Емеля былъ дуракъ, а прожилъ на свѣтѣ такъ, какъ дай Богъ всякому: не сѣялъ, не пахалъ и никакой работы не зналъ, а на печкѣ сытенькій полеживалъ. Къ самому царю на оправданье на печкѣ ѣздилъ.

Пошелъ пó-воду Емеля, — его братья по сторонамъ нанимались, а онъ только на печи лежалъ и невѣсткамъ угожалъ, за водой въ развалочку ходилъ, дрова кололъ да сладкимъ сномъ занимался, — пришелъ на рѣчку, а въ водѣ черная щука ходитъ. Онъ ее поскорѣй за хвостъ и давай на берегъ тащить, а она его стала со слезьми объ милости просить:

— Молъ, пусти меня, Емеля, я гожусь тебѣ въ нѣкое время.

Онъ ее бросилх, отпустилъ, а она и говоритъ:

— Проси, чего тебѣ хочется, не хочется.

— Мнѣ, говоритъ Емеля, ведра несть не хочется: пущай сами идутъ.

Она сейчасъ сказала: — «По щучью по велѣнью, по моему прошенью, идите, ведра, собой сами!» — они и пошли сами ко двору. Емеля слѣдомъ за ними поспѣшаетъ, пѣсенки потанакиваетъ, а они покачиваются, какъ утки, сами идутъ. По селу народъ встрѣчается, во

                                                                                                             /64/

всѣ окна глядятъ, — глянь-ка, молъ, глянь, у Емельки ведра сами идутъ! — а онъ дошелъ до двора и шумитъ:

— Эй, вы двери-тетери, — по щучью по велѣнью, по моему прошенью, отворяйтесь, двери, собой сами! Мнѣ не охота себя трудить, у меня одна думка — послаже на свѣтѣ пожить!

Тутъ двери сейчасъ собой сами растворились, а ведра только черезъ порогъ посигиваютъ, стали въ избу прядать-скакать, а невѣстки отъ нихъ куда попало кидаются, испужались дюже:

— Что это, дескать, такое, что это ты, дуракъ, дуросвѣтишь? Гдѣ ты такое взялъ, что ведра у тебя сами ходятъ?

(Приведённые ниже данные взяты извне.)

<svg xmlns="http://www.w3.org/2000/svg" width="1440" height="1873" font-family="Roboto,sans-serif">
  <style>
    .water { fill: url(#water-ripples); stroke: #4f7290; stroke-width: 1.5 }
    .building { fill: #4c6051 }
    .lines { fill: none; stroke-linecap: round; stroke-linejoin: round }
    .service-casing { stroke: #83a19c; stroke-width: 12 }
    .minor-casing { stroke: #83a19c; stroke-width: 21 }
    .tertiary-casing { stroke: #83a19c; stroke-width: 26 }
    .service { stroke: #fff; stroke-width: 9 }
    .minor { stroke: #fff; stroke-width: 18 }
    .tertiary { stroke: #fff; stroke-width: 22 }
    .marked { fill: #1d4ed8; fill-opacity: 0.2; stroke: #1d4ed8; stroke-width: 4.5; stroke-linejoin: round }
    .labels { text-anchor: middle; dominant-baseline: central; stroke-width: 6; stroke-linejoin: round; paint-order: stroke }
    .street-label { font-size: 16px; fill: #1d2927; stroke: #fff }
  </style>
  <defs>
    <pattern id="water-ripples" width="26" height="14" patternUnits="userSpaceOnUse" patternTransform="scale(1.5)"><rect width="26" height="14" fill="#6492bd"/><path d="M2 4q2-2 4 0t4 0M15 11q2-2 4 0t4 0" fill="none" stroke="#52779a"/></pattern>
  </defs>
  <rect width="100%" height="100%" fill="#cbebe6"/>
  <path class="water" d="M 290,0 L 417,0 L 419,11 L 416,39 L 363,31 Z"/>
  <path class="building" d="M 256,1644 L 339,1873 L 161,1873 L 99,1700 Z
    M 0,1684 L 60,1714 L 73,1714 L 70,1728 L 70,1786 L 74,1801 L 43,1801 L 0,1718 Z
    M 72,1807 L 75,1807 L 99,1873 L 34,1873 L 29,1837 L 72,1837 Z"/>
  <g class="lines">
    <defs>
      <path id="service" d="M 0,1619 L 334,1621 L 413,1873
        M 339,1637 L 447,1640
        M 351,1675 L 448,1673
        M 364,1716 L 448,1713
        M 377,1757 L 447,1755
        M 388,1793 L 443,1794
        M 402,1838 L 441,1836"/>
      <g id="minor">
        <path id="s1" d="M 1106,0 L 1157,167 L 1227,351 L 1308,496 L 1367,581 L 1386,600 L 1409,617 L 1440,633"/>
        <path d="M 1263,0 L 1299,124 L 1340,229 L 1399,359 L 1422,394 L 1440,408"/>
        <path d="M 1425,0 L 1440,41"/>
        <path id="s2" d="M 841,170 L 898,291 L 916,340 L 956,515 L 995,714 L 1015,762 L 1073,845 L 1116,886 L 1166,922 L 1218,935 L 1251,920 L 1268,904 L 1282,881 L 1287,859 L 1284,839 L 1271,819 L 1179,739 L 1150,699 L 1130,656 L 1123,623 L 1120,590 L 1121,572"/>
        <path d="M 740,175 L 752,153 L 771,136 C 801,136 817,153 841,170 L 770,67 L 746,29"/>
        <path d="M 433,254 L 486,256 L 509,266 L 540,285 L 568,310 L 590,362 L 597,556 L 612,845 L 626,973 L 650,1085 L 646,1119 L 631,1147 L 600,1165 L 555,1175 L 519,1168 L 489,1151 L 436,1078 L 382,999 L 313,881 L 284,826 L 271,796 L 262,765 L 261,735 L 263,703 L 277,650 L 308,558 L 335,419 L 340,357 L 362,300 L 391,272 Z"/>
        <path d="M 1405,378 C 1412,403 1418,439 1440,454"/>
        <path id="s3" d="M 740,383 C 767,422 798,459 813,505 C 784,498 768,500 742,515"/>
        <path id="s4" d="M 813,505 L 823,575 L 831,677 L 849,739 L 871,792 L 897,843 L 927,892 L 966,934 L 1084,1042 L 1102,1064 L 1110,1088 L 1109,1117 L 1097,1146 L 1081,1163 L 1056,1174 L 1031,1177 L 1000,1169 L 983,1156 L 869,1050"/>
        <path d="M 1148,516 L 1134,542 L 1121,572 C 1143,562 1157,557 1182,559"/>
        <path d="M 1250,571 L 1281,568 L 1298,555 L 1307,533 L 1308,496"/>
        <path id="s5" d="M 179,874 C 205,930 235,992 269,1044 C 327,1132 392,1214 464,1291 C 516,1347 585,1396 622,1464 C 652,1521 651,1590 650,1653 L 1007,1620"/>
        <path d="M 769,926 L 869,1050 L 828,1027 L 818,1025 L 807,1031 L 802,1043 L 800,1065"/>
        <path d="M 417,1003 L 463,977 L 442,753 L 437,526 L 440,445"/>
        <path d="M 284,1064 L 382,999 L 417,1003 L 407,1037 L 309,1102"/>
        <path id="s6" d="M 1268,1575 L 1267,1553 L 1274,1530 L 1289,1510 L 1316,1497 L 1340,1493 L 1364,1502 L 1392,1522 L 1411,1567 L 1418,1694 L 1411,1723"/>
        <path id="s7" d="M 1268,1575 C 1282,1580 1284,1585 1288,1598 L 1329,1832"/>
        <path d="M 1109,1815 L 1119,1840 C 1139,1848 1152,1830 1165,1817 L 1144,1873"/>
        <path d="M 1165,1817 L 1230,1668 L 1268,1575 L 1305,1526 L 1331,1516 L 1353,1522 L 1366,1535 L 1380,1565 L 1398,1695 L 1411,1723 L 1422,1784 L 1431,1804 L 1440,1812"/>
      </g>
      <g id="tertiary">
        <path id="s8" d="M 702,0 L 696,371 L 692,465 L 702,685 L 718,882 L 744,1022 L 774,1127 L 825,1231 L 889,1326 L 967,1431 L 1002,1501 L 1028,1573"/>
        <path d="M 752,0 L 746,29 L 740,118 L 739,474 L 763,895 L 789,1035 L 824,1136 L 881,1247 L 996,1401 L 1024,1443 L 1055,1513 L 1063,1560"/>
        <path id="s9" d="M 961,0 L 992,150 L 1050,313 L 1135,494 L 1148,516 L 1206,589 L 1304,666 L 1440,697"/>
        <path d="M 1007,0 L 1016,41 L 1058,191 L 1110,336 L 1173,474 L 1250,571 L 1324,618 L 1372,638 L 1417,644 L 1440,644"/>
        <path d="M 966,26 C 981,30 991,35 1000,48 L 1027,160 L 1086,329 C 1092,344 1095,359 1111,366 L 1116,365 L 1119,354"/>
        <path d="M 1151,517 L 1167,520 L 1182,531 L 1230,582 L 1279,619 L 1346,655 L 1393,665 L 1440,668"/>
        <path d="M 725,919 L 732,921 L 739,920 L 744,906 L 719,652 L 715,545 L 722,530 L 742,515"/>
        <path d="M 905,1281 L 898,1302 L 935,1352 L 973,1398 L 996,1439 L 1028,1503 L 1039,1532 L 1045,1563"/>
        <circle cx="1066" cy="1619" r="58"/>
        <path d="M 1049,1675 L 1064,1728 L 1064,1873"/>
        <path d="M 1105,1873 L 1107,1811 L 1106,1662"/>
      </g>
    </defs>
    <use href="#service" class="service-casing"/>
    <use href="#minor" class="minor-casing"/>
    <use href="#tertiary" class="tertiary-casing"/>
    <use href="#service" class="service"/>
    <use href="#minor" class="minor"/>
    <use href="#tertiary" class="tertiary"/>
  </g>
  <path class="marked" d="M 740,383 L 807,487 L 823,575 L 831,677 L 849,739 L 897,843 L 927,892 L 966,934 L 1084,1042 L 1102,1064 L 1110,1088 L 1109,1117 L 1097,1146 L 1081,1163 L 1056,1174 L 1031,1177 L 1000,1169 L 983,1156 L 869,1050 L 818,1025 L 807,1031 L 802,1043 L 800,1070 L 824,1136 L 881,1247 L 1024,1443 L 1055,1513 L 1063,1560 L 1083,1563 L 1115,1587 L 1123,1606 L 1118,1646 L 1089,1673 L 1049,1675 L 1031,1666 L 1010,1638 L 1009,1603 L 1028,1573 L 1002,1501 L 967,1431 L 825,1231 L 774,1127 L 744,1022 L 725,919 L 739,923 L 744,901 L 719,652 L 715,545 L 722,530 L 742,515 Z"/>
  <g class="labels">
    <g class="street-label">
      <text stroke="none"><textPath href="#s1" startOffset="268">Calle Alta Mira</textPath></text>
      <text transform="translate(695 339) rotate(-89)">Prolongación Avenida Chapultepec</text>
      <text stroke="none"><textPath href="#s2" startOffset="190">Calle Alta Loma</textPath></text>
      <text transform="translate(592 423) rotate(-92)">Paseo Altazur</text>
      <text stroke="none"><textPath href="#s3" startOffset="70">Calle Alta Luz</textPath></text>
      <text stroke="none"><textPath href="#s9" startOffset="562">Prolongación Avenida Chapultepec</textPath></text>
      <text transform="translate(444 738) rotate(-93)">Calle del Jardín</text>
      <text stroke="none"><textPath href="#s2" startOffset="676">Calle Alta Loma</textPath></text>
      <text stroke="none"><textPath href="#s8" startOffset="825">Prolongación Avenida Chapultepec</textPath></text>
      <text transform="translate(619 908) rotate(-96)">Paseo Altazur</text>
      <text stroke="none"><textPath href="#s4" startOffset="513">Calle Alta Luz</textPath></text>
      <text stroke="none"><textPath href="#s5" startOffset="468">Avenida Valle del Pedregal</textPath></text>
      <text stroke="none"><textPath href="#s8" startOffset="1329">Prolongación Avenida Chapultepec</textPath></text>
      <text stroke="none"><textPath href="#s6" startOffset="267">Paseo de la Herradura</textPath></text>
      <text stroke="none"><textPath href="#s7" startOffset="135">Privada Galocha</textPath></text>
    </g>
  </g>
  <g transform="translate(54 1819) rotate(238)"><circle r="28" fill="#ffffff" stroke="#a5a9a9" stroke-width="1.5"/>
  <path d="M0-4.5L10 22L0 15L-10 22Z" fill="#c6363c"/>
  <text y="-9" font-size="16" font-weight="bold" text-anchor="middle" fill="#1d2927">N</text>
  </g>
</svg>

— У васъ, говоритъ Емеля, не ходятъ, а у меня, говоритъ, ходятъ. Это ужъ пущай умные хрипъ-то гнутъ! Пеките мнѣ блиновъ за работу!

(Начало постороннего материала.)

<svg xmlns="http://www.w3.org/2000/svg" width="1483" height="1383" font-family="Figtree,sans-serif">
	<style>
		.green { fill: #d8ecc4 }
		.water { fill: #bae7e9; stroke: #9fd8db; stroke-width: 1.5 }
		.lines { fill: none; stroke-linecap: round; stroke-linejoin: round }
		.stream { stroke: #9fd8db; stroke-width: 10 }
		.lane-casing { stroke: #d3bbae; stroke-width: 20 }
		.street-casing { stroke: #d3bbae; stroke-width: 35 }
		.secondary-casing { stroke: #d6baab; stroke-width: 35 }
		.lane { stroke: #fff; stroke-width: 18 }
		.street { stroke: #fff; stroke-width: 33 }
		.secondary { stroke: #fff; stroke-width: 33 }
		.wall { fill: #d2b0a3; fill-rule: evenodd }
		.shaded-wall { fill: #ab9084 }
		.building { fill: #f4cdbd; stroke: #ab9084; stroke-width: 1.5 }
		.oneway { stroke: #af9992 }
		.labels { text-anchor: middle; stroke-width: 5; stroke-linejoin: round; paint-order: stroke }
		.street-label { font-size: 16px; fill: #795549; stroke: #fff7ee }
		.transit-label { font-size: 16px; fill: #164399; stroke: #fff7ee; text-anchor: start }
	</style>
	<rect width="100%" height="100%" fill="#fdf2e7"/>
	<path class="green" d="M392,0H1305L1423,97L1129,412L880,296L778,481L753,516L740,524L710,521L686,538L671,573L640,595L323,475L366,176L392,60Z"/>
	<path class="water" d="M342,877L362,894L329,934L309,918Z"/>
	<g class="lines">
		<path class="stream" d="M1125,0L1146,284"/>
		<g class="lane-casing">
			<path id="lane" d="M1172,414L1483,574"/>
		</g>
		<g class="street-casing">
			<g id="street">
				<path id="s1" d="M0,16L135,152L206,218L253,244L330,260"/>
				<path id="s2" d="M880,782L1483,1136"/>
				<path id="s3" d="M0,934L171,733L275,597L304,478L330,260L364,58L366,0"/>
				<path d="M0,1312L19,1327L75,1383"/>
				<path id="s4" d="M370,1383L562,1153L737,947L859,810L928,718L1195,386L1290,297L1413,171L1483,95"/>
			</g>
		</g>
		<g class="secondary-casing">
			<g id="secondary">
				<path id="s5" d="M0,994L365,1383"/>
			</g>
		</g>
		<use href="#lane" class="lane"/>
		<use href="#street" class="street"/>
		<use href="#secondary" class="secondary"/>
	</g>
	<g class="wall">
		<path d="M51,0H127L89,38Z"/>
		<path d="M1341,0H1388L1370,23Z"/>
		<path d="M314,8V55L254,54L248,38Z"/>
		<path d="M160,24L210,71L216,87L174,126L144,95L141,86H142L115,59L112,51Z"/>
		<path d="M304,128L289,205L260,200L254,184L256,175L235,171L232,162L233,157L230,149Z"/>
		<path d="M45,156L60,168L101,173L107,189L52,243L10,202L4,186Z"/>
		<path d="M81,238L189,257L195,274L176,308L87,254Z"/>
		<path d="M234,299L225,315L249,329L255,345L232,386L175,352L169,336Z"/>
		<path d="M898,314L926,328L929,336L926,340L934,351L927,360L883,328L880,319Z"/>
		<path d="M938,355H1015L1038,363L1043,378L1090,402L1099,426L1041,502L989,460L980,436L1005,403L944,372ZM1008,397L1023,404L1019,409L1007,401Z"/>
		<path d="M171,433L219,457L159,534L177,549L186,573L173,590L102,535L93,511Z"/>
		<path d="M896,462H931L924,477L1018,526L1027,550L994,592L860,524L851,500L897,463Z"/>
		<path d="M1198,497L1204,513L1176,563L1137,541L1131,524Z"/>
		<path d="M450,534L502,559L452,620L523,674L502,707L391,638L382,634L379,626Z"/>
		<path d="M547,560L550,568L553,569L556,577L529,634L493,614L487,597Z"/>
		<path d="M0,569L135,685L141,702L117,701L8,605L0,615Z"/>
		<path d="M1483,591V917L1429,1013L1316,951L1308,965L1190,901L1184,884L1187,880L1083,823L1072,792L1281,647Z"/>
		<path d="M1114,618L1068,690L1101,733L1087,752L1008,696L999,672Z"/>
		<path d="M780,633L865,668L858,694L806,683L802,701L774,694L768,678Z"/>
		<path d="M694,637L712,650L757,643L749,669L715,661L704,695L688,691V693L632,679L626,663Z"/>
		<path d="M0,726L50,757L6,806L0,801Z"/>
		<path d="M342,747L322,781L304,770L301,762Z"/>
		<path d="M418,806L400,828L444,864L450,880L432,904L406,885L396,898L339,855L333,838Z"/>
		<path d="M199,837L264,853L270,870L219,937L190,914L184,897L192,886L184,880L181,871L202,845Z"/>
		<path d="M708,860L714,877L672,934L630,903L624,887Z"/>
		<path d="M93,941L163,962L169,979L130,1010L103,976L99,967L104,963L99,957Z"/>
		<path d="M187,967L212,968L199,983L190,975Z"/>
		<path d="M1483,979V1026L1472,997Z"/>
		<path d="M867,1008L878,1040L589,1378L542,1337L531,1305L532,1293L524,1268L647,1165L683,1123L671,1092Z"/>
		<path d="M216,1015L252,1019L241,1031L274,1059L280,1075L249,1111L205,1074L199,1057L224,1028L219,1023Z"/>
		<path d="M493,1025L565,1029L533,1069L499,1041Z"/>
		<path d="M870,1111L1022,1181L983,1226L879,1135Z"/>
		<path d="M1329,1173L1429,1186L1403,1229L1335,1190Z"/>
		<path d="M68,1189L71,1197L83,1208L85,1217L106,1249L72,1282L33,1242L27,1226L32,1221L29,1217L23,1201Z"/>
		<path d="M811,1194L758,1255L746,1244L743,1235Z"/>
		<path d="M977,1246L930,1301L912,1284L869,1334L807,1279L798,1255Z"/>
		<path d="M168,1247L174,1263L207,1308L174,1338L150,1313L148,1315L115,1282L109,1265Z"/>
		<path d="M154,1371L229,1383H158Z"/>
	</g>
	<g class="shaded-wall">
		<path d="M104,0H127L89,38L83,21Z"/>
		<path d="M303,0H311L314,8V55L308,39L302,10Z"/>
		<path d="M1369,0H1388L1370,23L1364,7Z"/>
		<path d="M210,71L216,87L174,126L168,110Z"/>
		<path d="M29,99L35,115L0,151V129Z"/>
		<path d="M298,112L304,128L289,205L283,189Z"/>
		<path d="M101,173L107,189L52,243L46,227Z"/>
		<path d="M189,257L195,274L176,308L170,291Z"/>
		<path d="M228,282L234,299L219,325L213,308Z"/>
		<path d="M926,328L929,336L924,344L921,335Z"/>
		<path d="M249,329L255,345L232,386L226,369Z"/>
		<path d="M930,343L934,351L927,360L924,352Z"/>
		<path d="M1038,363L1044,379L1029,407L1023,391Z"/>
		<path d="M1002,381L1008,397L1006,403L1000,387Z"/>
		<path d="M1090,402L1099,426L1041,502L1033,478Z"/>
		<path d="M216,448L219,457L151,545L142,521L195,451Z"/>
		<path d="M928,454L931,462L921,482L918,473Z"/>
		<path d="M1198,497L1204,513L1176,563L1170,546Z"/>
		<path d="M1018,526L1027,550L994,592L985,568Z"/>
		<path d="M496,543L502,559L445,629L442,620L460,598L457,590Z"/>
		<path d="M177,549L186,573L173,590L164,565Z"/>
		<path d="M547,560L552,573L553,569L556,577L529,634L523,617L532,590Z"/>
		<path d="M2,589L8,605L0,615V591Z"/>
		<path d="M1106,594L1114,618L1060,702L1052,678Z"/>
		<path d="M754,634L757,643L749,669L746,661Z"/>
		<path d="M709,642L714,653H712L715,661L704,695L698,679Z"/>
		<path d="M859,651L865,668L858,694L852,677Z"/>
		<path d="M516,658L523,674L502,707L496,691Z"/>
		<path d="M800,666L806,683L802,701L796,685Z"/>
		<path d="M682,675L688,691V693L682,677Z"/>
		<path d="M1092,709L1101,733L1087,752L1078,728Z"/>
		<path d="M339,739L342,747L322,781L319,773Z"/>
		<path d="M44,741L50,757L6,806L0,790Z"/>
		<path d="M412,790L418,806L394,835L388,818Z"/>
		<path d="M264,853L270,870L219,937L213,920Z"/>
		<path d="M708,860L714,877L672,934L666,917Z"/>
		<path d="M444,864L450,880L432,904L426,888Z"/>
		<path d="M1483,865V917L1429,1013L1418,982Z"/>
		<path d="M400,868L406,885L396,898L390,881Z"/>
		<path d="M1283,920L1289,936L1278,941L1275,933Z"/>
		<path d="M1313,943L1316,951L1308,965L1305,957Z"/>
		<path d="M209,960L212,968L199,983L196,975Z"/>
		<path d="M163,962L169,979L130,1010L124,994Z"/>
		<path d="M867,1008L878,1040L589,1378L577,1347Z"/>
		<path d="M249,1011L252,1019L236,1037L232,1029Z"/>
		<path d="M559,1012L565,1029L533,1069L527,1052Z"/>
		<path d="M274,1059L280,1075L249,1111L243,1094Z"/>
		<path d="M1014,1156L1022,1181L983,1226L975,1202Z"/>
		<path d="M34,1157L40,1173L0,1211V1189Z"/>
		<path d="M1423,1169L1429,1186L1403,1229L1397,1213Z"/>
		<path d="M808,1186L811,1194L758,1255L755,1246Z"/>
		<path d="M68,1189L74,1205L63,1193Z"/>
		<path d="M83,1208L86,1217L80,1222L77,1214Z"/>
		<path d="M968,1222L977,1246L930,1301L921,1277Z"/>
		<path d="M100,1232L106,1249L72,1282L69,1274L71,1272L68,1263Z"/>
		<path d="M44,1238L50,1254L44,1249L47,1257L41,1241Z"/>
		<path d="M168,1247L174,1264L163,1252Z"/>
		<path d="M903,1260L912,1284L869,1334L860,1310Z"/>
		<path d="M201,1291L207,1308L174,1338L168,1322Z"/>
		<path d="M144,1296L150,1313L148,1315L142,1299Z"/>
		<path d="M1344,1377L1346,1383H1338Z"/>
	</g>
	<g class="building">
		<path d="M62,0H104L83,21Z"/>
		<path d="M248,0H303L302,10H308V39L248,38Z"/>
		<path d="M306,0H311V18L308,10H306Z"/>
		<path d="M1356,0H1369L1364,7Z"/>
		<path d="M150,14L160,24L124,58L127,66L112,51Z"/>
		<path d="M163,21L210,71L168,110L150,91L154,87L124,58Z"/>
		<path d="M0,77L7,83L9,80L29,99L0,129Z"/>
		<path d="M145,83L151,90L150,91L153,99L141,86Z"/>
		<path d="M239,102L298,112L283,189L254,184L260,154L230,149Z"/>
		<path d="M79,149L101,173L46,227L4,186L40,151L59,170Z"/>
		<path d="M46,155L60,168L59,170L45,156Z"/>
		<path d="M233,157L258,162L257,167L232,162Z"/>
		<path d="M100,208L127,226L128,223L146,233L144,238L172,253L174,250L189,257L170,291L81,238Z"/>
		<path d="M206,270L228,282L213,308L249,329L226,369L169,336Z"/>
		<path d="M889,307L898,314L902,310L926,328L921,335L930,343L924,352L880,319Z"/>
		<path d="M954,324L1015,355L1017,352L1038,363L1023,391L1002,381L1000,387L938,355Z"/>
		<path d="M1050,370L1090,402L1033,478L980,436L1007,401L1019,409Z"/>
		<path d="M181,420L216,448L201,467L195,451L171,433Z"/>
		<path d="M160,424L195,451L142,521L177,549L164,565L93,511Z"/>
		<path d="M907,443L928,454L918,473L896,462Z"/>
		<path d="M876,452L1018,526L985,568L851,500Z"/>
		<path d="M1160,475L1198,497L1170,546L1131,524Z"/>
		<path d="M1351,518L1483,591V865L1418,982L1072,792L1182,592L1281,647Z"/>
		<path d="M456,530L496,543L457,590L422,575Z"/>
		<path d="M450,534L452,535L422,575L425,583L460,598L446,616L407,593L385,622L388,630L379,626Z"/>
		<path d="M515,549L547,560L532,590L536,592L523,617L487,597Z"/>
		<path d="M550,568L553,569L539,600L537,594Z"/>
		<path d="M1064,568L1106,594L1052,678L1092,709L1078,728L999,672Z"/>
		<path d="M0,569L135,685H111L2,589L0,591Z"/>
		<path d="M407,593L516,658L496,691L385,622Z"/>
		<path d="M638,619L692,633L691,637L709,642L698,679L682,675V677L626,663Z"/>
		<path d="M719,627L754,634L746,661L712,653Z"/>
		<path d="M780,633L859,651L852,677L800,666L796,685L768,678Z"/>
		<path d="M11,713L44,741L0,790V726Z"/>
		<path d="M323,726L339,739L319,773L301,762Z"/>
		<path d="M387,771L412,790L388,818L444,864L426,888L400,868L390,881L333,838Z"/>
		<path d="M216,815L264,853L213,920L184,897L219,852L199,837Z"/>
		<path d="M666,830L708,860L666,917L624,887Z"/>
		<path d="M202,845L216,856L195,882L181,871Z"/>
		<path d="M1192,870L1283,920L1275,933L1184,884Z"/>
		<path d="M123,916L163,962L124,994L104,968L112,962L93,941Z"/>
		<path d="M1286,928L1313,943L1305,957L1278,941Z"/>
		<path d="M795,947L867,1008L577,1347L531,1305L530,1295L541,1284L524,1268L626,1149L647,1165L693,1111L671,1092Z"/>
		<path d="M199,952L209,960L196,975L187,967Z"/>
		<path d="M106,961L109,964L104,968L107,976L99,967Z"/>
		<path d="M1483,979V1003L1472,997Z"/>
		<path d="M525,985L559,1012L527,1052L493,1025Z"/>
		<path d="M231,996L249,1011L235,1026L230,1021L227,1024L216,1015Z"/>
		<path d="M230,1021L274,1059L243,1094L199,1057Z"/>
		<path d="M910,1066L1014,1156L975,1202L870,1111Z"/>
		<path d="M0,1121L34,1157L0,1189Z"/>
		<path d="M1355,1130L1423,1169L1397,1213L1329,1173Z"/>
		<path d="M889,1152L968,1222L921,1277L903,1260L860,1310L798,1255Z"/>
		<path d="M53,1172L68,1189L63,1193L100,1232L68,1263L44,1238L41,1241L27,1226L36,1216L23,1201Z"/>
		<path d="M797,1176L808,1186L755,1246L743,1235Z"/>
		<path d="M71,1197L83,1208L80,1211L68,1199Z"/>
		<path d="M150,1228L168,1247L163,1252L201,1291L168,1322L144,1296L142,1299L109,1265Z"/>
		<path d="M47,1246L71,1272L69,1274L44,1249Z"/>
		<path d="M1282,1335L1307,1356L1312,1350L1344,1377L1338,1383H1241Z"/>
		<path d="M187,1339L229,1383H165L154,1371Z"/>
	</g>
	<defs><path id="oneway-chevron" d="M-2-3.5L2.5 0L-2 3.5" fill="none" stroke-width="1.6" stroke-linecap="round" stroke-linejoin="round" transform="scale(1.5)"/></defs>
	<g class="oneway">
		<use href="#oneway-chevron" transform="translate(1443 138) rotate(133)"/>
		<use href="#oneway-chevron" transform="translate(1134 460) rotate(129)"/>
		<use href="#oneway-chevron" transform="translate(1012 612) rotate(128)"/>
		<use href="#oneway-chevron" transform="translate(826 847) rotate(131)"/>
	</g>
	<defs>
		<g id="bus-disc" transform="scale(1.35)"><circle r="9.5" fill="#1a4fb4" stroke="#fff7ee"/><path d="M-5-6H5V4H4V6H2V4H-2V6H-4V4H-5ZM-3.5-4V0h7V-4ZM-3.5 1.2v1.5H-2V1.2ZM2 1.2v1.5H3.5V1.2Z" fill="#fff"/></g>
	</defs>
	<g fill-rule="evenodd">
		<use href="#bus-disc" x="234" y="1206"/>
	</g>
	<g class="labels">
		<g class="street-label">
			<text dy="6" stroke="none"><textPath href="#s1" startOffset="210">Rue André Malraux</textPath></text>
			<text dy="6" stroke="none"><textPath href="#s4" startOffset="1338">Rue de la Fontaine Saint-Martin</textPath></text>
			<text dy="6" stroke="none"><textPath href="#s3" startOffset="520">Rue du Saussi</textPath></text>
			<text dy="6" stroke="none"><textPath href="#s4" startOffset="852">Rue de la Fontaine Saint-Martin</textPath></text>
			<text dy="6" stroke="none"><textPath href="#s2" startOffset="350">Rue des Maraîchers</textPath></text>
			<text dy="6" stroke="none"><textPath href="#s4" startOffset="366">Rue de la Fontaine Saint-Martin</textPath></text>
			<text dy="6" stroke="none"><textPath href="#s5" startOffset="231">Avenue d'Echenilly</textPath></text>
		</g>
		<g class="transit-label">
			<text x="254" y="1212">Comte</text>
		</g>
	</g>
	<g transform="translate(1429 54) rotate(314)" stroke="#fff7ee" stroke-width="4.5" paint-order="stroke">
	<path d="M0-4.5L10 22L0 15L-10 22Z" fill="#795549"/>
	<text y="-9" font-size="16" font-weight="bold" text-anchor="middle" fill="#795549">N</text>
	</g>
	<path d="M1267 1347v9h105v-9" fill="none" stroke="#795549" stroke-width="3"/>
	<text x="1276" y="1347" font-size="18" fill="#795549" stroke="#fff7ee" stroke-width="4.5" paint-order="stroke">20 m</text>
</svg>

Ну вотъ и не разъ и не два ходилъ Емеля такимъ побытомъ на рѣчку и все ведра у него сами гуляли. Потомъ, глядь, дровъ нѣту. Онѣ и просятъ его, невѣстки-то:

— Емеля, а Емеля, у насъ дровъ рубленныхъ нѣту. Ступай скорѣе за дровами, а то тебѣ-же на печи холодно будетъ.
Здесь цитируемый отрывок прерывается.